AVAILABLE DATA |
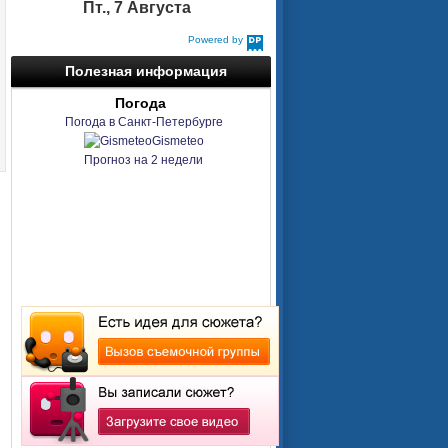
Пт., 7 Августа
Powered by
DaysPedia.com
Полезная информация
Погода
Погода в Санкт-Петербурге
Gismeteo
Прогноз на 2 недели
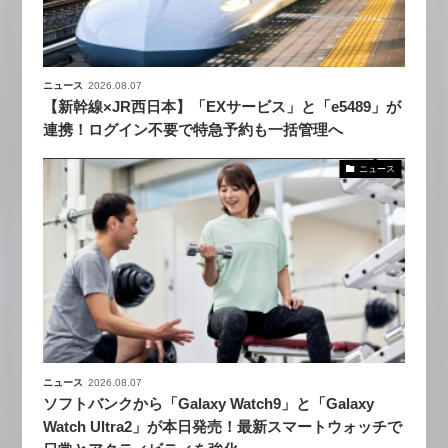
ニュース
2026.08.07
【新幹線×JR西日本】「EXサービス」と「e5489」が
連携！ログイン不要で特急予約も一括管理へ
ニュース
ニュース
2026.08.07
ソフトバンクから「Galaxy Watch9」と「Galaxy
Watch Ultra2」が本日発売！最新スマートウォッチで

TASK DIRECTIONS | When copying the records, reproduce every entry exactly and omit all pictures.

SOLUTION FOR THIS PROBLEM |
Пт., 7 Августа
Powered by
DaysPedia.com
Полезная информация
Погода
Погода в Санкт-Петербурге
Gismeteo
Прогноз на 2 недели
ニュース
2026.08.07
【新幹線×JR西日本】「EXサービス」と「e5489」が
連携！ログイン不要で特急予約も一括管理へ
ニュース
ニュース
2026.08.07
ソフトバンクから「Galaxy Watch9」と「Galaxy
Watch Ultra2」が本日発売！最新スマートウォッチで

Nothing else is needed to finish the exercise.